Genial Grampy Bob is just much wiser than you, “Don’t hit people.” Did you hear me George Bush? Don’t hit people. “Share everything.” Corporate America, you’re supposed to share everything. Do I need to pull this car over? This is modern liberalism with the mask slipping, telling us that it’s all so simple, and everyone knows what the right thing to do is except for some recalcitrant selfish people. How sweet. How condescending. How vacuous.

Conservatives should have their version too. Feel free to take this and improve on it and pass it on. Just try not to stretch a point – it’s not necessary.

All I Really Need to Know I Learned From Supervising Kindergarten

People get in less trouble if they are doing something constructive.
Victims have to be protected and bullies have to be contained.
You can make people share community property, but it’s not fair to make them share their own: not their lunch, not their clothes, and not the drawing they carefully colored.
No one cares for community property unless you make them.
People like giving things, but not having them taken.
Natural rewards build self-discipline. Bribes undermine it.
You have to learn justice before you can understand mercy.
Boys and girls are not always the same.
Don’t encourage show-offs. Remove their audience, don’t add to it.
Not everyone who speaks has something to say.
Everyone’s got an excuse.
Jealousy leads to cruelty.

These rules hold up for governments and politics and ecology, too.

6 comments:

Dubbahdee said...

ummm...just for the record, allow me to humbly point out that companies actually do tell us what to do in their commercial advertisements. That's the whole point. They tell us to do what the want us to do. And...if their presentation is compelling enough, we do it.
Or if not, we ignore it, mock them, or complain about their audactity.
Good stuff. I like your rules.
Goodness gracious I do love this country.

jw said...

Well done and well said!

akafred said...

Dag-gone-it AVI, you took the all best ideas for my next best-selling book!

Assistant Village Idiot said...

dubbahdee - yes, but I'm sure you recognize the distinction. They are telling us something to their own advantage and paying for the privilege.

TV and radio are already shaken down a bit with those PSA's they have to play. Having people publicly "suggest" other good things they might do is sort of like protection money.

Wyman said...

Anyone who sells a product that we hold in disdain has to play by our rules - if you sell alchohol, tobacco, condoms, or cars that get less than 30 MPG, you are under our direct supervision. Because we let you tell your lies to the world, Ebenezer, and sometimes we've got to force you to say what we want you to say. Everyone else is allowed to hawk their product freely, because it's the American Way.
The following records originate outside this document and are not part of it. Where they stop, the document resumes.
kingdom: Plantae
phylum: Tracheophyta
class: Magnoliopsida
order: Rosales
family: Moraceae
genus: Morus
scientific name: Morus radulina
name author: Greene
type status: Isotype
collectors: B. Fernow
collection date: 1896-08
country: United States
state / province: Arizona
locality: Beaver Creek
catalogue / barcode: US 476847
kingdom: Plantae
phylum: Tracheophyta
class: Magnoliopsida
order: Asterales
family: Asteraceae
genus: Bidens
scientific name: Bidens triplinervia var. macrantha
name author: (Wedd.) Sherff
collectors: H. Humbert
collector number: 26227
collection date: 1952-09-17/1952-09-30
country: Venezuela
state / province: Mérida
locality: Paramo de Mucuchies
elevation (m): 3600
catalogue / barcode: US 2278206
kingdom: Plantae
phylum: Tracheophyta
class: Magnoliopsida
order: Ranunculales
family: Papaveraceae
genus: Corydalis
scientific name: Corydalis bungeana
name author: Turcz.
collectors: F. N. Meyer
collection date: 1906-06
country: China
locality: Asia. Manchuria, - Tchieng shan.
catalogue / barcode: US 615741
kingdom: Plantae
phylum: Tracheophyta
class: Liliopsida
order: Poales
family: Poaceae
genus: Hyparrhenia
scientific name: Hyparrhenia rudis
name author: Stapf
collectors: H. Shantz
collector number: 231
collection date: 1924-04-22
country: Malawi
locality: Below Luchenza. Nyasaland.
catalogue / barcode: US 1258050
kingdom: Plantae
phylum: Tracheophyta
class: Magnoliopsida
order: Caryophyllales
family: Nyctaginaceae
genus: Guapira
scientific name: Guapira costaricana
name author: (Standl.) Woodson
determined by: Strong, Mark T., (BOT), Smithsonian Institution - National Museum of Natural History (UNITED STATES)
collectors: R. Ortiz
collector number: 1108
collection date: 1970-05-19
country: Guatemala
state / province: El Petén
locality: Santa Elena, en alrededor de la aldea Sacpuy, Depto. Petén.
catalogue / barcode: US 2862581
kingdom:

In fact, a lot of things about commercials have gotten strange in recent years - in particular, the law about listing the side effects of a medication during a 30-second commercial. Sometimes that's all the ad has time to tell you. How is this helping the consumer? They're going to have to have the same conversation with their doctor anyway.

cold pizza said...

From teaching little people in Sunday School, no matter the lesson, someone will raise their hand and then comment "my cat had kittens" or "I had a nosebleed" because, y'know, we encourage participation.

It's important for the adult to remain the adult and keep the discussion focused on the story at hand and not let the classroom dissolve in anarchy.